Hi everybody, this is Julien from Arcee. In this video, I'm going to show you the simplest way to deploy Arcee models on AWS, and that is Amazon SageMaker Jumpstart. As you will see, our most popular models are listed in Jumpstart, and you can one-click deploy them to Amazon SageMaker in just a few minutes and open one of our sample notebooks to get to work. Super simple, very quick path to experimentation. Let's get started.

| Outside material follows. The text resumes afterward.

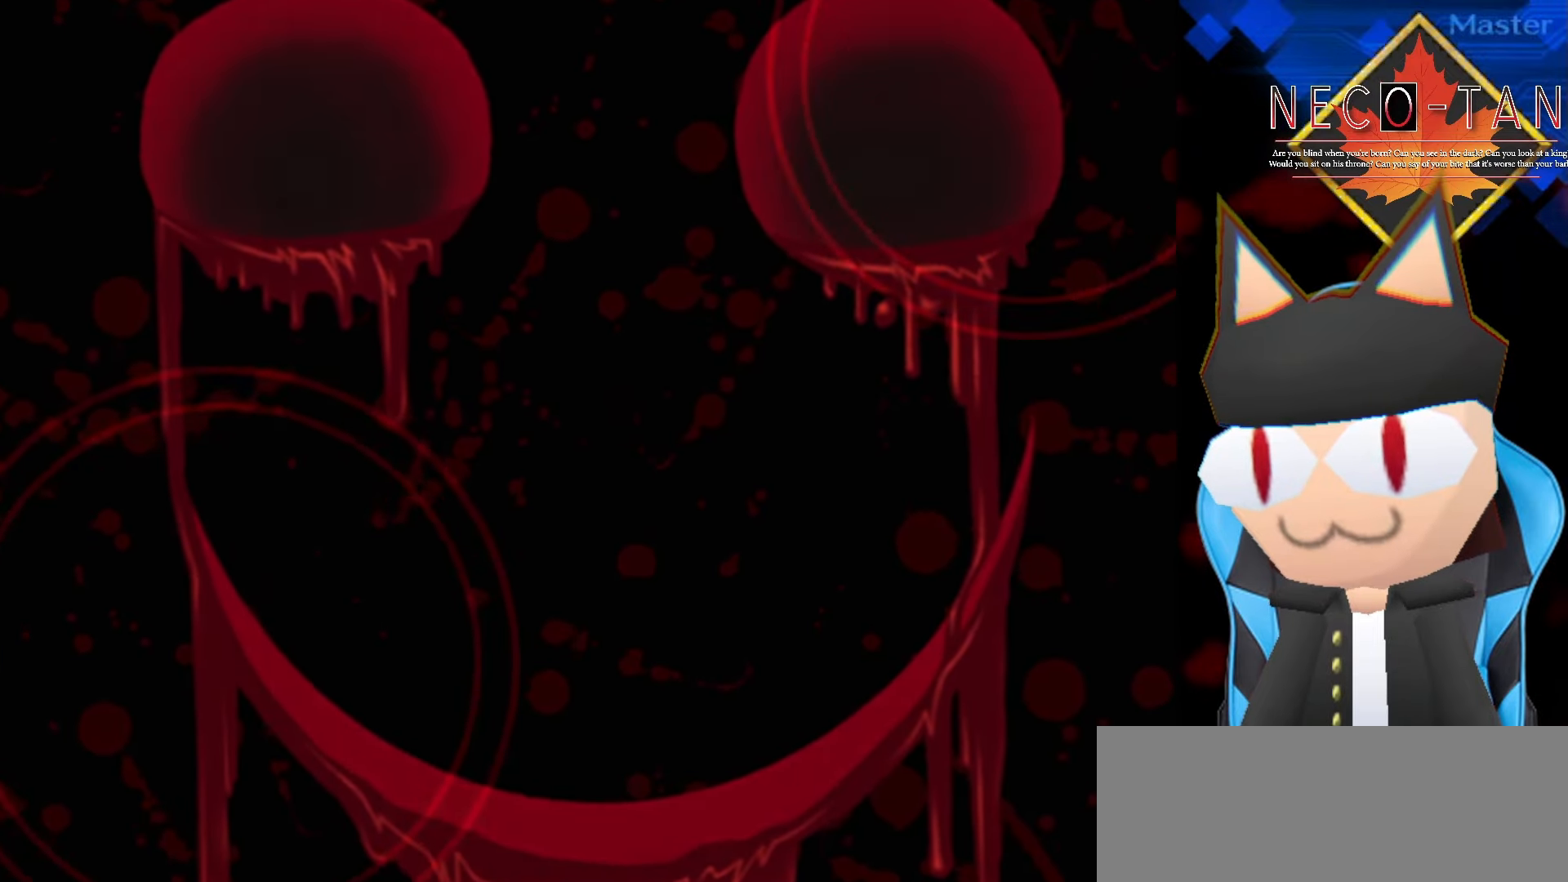
{"buttons": [], "left_stick": "center", "events": [[33, "L2", "down"], [100, "L2", "up"], [183, "L2", "down"], [250, "L2", "up"], [383, "L2", "down"], [500, "L2", "up"]]}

For this demonstration, I've decided to deploy Arcee Nova. Arcee Nova is a 70 billion parameter model based on the QN2 architecture. So, of course, we see here the model page on Hugging Face. And we can see this is quite a popular model, with thousands of downloads last month. You can go and read a little bit about the model and look at the benchmarks, etc. Still a very good 7TB model. So let's say we'd like to deploy this on AWS to experiment and just get a few results for the model, run some of our prompts, and generally decide if this is a good model for our project or not. Okay? So how do we do this?
First, you need to start from the SageMaker homepage, SageMaker Studio homepage. And you will see there, if you scroll down a little bit, this section called Jumpstart. So let's click on this. Jumpstart gives you a curated list of the best models out there, and we see a lot of good companies, including our Hugging Face friends, and we see Arcee as well. So let's just click on Arcee, and at the moment, we have five models: four open source models, and we have our commercial supernova model, which I've already discussed quite a few times. So let's go and click on Nova.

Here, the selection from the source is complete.